= Excerto fornecido =
::::::
Além desta dimensão da substituição dos contactos presenciais, a tecnologia ao serviço da assessoria financeira tem ganhado uma relevância crescente nas operações dos agentes do sector.

“As mais relevantes instituições de crédito e casas de investimento, nacionais e internacionais — quer com recurso a soluções próprias, quer com soluções tecnológicas desenvolvidas por start ups fintech em regime de outsourcing — socorrem-se sistematicamente de cloud computing, data analytics screen scraping, APIs ou IA, para as mais diversas fases e verticais da assessoria financeira”, detalha Diogo Pereira Duarte, sócio contratado da Abreu Advogados.

“É o que sucede na prestação de serviços de receção, transmissão e execução de ordens, consultoria para investimento e gestão discricionária de carteiras, com a utilização de smart order routers, robo-advisors ou agregadores de informação financeira (open finance)”, continua, acrescentando ainda o papel da tecnologia na “definição do perfil do cliente” e em matérias de compliance.

O papel das fintech como complementos na cadeia de valor da banca mais tradicional é algo que António Henriques, Deputy Chief Executive Officer do Bison Bank, também destaca.
::::::
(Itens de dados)

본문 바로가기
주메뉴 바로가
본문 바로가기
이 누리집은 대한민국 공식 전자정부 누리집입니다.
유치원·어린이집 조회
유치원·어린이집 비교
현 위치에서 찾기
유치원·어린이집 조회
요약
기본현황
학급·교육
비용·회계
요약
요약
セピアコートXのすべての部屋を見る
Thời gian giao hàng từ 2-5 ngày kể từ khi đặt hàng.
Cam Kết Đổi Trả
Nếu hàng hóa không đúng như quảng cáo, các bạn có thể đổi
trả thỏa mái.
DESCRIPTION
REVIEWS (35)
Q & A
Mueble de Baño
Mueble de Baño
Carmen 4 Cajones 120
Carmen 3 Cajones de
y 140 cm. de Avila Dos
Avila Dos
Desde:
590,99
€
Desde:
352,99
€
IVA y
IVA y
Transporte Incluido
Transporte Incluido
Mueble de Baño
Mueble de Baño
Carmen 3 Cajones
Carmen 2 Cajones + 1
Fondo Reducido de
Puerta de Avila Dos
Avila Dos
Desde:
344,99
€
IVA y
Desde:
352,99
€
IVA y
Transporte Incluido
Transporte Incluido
::::::
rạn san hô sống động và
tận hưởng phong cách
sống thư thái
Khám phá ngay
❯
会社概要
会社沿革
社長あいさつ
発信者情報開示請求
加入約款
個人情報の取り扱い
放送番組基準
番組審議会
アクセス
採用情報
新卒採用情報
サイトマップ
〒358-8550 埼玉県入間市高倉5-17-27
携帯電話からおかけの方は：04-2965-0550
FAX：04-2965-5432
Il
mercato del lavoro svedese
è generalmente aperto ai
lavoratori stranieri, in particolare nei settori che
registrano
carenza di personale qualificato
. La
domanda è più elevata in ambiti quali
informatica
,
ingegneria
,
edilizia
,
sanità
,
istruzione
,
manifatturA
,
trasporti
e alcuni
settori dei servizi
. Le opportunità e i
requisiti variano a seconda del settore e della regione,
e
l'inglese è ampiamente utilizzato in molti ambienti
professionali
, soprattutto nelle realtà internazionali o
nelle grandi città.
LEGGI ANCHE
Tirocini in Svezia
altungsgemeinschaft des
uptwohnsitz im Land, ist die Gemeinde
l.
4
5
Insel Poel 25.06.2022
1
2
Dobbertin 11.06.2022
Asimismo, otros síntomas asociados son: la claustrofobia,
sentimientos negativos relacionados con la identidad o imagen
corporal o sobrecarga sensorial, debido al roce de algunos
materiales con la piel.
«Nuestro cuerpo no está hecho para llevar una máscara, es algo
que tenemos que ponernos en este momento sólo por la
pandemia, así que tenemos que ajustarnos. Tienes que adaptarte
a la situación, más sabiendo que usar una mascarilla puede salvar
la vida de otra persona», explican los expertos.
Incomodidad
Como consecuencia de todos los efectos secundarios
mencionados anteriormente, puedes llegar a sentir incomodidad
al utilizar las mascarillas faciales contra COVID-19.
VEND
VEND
::::::
= Descrição do exercício =
Segundo o excerto fornecido, que cargo ocupa Diogo Pereira Duarte na Abreu Advogados?

= Resposta =
É sócio contratado da Abreu Advogados.